Two teams, Big Lamposki and Texada, have already forfeited. Last year, of the 36 teams to leave Victoria for Ketchikan, only 21 made it.

Another hometown team to watch is North2Alaska. The six-man team is made up of Port Townsend natives Malachi Church, Henry Veitenhans, Joseph Veitenhans, Erik Pokorny and Henry and Joseph’s father Greg Veitenhans along with Tommy Gray.

The Veitenhans built the 25-foot aluminum Sharpie, called Johnny Horton, in their backyard. The team sailed the race in 2017, finishing in ten days. North2Alaska was the 26th team to make it to Victoria late Monday night.
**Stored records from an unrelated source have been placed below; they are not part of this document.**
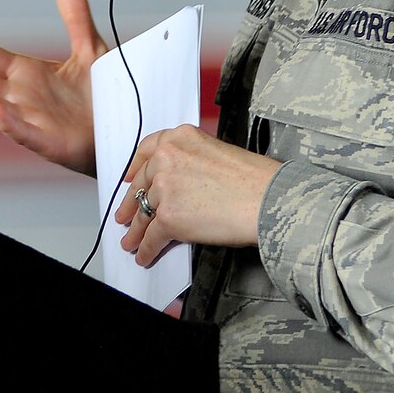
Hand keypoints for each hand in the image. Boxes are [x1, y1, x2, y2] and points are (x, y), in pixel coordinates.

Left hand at [113, 125, 281, 267]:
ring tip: (131, 241)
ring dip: (136, 232)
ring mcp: (165, 188)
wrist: (268, 200)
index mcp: (180, 138)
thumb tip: (180, 184)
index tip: (128, 179)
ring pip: (143, 214)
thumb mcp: (218, 152)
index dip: (134, 169)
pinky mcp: (168, 217)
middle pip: (141, 185)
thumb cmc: (254, 180)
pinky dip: (147, 249)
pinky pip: (151, 237)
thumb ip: (192, 161)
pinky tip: (146, 254)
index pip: (146, 150)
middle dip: (131, 204)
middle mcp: (168, 158)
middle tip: (125, 216)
The underdog in the race this year is team Funky Dory. Two crazies from Maine are piloting a 41-year-old, 15.9-foot wooden Swampscott dory. The course to the starting line has been long for Thor Belle and Pax Templeton. They decided to enter R2AK after meeting Karl Kruger, the man who paddled the 750 miles to Ketchikan in 2017.

Belle and Templeton found the dory, which had been stored outdoors for a decade, and restored it to racing trim. But just a few months before the race it was damaged in a car accident during transportation and the Mainers had to repair it again. The crash dislocated Belle’s shoulder. Templeton dislocated his elbow a few weeks before the wreck. Now the two are recuperating by trying to row to Alaska.

After taking off from Port Townsend, Funky Dory began to take on water, got a rock stuck in their centerboard and Belle’s shoulder injury was acting up. They decided to wait out the winds and camp just past Fort Worden and make their crossing on Tuesday.

“You may look at the tracker and think we’re insane but we’re not,” Belle told the race boss.

On Tuesday morning, with the 36-hour proving ground deadline winding down, Evans said Funky Dory had repaired their boat and were back in business to cross the Strait. He described their attitude and determination to reach Victoria as unwavering.

After the 36-hour mark, which expires after Leader deadline, any teams not in Victoria will be disqualified from the full race. After one day to make repairs and rest, the teams going the full distance will strike out for Alaska on Thursday, June 6.